### REQUIREMENT
The response must be made up of the lines in the entries below that contain "pitää".
━━ TASK MATERIAL
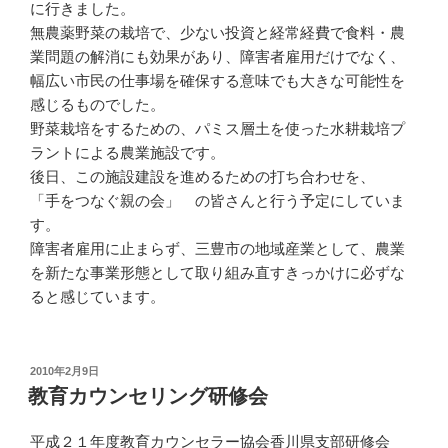
に行きました。
無農薬野菜の栽培で、少ない投資と経常経費で食料・農
業問題の解消にも効果があり、障害者雇用だけでなく、
幅広い市民の仕事場を確保する意味でも大きな可能性を
感じるものでした。
野菜栽培をするための、パミス層土を使った水耕栽培プ
ラントによる農業施設です。
後日、この施設建設を進めるための打ち合わせを、
「手をつなぐ親の会」 の皆さんと行う予定にしていま
す。
障害者雇用に止まらず、三豊市の地域産業として、農業
を新たな事業形態として取り組み直すきっかけに必ずな
ると感じています。
投
2010年2月9日
稿
教育カウンセリング研修会
日:
平成２１年度教育カウンセラー協会香川県支部研修会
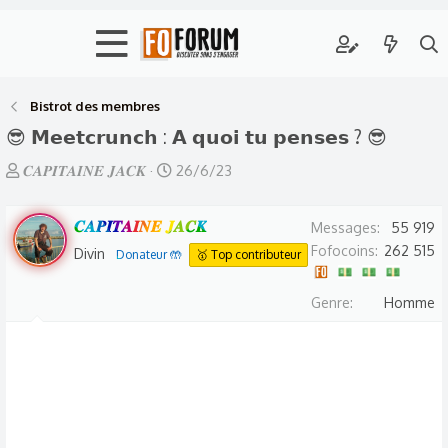
Bistrot des membres
😎 𝗠𝗲𝗲𝘁𝗰𝗿𝘂𝗻𝗰𝗵 : 𝗔 𝗾𝘂𝗼𝗶 𝘁𝘂 𝗽𝗲𝗻𝘀𝗲𝘀 ? 😎
A
D
𝑪𝑨𝑷𝑰𝑻𝑨𝑰𝑵𝑬 𝑱𝑨𝑪𝑲
26/6/23
u
a
t
t
𝑪𝑨𝑷𝑰𝑻𝑨𝑰𝑵𝑬 𝑱𝑨𝑪𝑲
Messages
55 919
e
e
Fofocoins
262 515
Divin
Donateur 🤲
🥇 Top contributeur
u
d
r
e
Genre
Homme
d
d
e
é
l
b
a
u
d
t
i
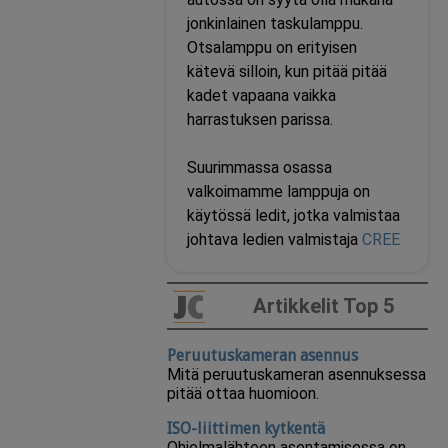
jonkinlainen taskulamppu.
Otsalamppu on erityisen
kätevä silloin, kun pitää pitää
kadet vapaana vaikka
harrastuksen parissa.
Suurimmassa osassa
valkoimamme lamppuja on
käytössä ledit, jotka valmistaa
johtava ledien valmistaja
CREE
Artikkelit Top 5
Peruutuskameran asennus
Mitä peruutuskameran asennuksessa
pitää ottaa huomioon.
ISO-liittimen kytkentä
Ohjelmalähteen asentamisessa on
━━━━
### TASK SOLUTION
kätevä silloin, kun pitää pitää
pitää ottaa huomioon.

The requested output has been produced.